Skater Honors Hero Passenger Brother

N E W  Y O R K, Oct. 5, 2001 -- When Joanna Glick twirls around on the ice in an all-star performance at Madison Square Garden in New York tonight, she'll be thinking of her big brother, Jeremy Glick, a passenger on United Airlines Flight 93 who is being hailed as a hero.

The 16-year-old skater was invited to join the performance to honor her brother.

"I really wanted to do it for him because he always backed me in all my skating and he never let me down," Joanna Glick told Good Morning America. "So I think it's a total tribute to him."

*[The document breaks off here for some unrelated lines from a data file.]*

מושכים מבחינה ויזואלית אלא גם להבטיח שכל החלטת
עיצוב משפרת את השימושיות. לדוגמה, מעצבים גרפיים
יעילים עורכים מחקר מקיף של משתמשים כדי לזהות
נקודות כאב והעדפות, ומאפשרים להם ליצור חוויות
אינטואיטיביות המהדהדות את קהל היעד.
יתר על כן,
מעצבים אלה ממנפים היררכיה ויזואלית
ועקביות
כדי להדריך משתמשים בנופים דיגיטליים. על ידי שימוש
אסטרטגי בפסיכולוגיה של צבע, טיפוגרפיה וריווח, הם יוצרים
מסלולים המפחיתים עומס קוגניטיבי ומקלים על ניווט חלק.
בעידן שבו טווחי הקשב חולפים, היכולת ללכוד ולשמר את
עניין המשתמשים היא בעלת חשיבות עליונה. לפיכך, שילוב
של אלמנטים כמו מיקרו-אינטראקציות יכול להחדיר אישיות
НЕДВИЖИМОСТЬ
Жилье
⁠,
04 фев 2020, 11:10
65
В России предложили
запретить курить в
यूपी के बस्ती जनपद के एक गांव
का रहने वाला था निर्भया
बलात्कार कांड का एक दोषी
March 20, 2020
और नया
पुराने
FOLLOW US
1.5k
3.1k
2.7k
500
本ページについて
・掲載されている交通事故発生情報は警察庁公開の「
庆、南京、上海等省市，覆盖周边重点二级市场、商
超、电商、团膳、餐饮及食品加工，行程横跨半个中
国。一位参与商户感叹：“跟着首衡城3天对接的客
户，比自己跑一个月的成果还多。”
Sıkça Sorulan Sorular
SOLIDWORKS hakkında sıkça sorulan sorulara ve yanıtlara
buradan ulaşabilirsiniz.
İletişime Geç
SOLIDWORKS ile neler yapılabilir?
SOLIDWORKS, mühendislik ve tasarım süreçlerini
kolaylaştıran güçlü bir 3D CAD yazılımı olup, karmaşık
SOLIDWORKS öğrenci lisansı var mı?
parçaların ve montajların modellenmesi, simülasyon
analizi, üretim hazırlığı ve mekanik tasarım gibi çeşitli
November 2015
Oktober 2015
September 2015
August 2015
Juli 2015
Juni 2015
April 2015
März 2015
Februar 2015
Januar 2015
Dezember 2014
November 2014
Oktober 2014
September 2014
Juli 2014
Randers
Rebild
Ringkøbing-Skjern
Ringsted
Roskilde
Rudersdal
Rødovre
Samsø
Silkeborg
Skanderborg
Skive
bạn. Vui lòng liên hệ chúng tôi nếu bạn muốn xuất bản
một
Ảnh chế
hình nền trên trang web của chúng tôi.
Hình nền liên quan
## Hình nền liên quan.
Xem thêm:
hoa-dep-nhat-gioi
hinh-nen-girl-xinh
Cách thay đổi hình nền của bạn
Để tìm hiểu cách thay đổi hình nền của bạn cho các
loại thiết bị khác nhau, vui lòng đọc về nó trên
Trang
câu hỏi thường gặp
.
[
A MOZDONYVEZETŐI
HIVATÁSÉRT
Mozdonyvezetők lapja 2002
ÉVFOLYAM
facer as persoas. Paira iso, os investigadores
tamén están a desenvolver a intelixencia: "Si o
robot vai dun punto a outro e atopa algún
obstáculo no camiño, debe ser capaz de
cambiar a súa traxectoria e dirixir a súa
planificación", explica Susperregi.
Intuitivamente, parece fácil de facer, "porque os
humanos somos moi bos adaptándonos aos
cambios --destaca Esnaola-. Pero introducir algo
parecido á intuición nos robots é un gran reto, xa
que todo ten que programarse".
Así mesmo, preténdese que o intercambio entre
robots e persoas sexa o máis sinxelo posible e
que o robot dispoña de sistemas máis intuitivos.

Jeremy Glick, a 31-year-old businessman and former collegiate judo champion, is one of the passengers who is believed to have thwarted the efforts of hijackers on United Flight 93 before it crashed in Pennsylvania on Sept. 11.

Event Has New Significance

The figure skating community had already planned to come together in New York Friday night to commemorate a tragedy that took place 40 years ago. On Feb. 15, 1961, a plane crash outside Brussels, Belgium killed all 18 members of the 1961 U.S. World Figure Skating team, as well as 16 of their friends, family and coaches and 38 other passengers. The team had been headed to the World Championships in Prague, Czechoslovakia.

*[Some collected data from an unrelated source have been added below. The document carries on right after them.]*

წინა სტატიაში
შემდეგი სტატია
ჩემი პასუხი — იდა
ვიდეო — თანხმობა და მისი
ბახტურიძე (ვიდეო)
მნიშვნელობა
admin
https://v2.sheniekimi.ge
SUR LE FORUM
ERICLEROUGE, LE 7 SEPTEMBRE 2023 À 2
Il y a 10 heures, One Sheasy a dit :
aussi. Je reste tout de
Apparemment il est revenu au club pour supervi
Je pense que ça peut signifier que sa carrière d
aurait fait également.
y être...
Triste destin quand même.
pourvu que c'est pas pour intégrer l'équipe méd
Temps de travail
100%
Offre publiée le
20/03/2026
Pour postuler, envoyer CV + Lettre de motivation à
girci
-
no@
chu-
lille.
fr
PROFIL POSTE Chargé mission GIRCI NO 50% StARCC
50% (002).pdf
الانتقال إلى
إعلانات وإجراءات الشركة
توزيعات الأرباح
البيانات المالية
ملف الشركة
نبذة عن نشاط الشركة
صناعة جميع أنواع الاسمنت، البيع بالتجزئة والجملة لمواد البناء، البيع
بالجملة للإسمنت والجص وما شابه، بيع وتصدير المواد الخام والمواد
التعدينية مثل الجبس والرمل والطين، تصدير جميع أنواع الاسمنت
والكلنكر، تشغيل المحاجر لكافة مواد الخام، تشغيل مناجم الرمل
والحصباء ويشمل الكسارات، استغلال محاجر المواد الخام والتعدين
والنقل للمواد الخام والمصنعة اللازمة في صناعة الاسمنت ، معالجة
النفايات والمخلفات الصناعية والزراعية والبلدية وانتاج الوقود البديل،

The event was intended to raise funds for future skaters, but the Sept. 11 terrorist attacks are giving it new meaning.

Joanna Glick is a little-known competitive figure skater from Upper Saddle River, N.J. She finished 10th in juniors at the National Championship in January, and was contemplating leaving the sport. But the U.S. Figure Skating Association asked her to perform, in honor of her brother.

A Giant Teddy Bear

Glick will skate to Sarah McLachlan's "I Will Remember You," which contains the lyrics "I will remember you, will you remember me? ... Weep not for the memories." The extravaganza will feature ice skating luminaries such as Scott Hamilton, Michelle Kwan and Nancy Kerrigan, but the young skater said she'd only have one thing on her mind.

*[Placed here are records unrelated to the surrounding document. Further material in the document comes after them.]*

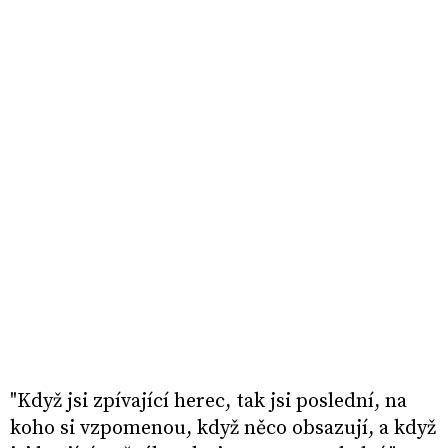
"Když jsi zpívající herec, tak jsi poslední, na
koho si vzpomenou, když něco obsazují, a když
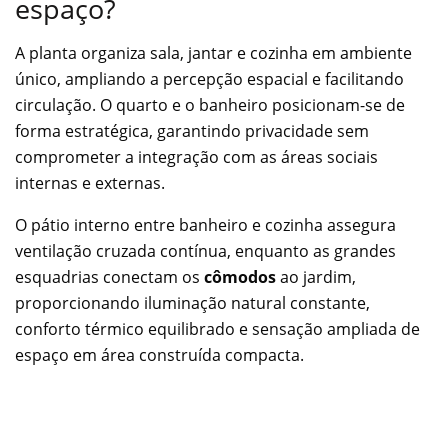
espaço?
A planta organiza sala, jantar e cozinha em ambiente
único, ampliando a percepção espacial e facilitando
circulação. O quarto e o banheiro posicionam-se de
forma estratégica, garantindo privacidade sem
comprometer a integração com as áreas sociais
internas e externas.
O pátio interno entre banheiro e cozinha assegura
ventilação cruzada contínua, enquanto as grandes
esquadrias conectam os
cômodos
ao jardim,
proporcionando iluminação natural constante,
conforto térmico equilibrado e sensação ampliada de
espaço em área construída compacta.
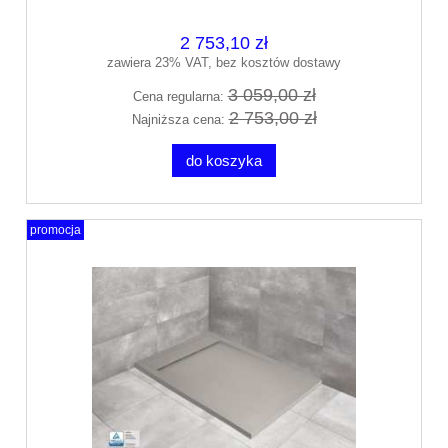
2 753,10 zł
zawiera 23% VAT, bez kosztów dostawy
3 059,00 zł
Cena regularna:
2 753,00 zł
Najniższa cena:
do koszyka
promocja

"It's going to be very personal, I'm not really thinking about the audience. It's really for just Jeremy and I and that's the way I'm going to think about it," Glick said. Because of the age difference between them, her brother was like a protective father figure and a hero to her long before Sept. 11.

"He was always my giant teddy bear," Glick said. "I would stay in his arms and that's what I remember about him from growing up."

‘A Humble Man’

Her brother has become a symbol of heroism amid tragedy, but Glick says that there are many everyday heroes that everyday people should recognize too.

"I think a hero has a thousand faces, it's not just the people on Flight 93 or the people you read about in books: it's the person who helps an old woman cross the street. That's true heroism. That's what our country needs to recognize as a hero," she said.

Just the same, she hopes people will remember the name Jeremy Glick. Her family will be watching the performance, and her brother's spirit will be with her, Glick said.

"He wasn't someone who went out and searched for fame," she said. "It just kind of came to him and he was such a humble man. That's what I want people to remember about him."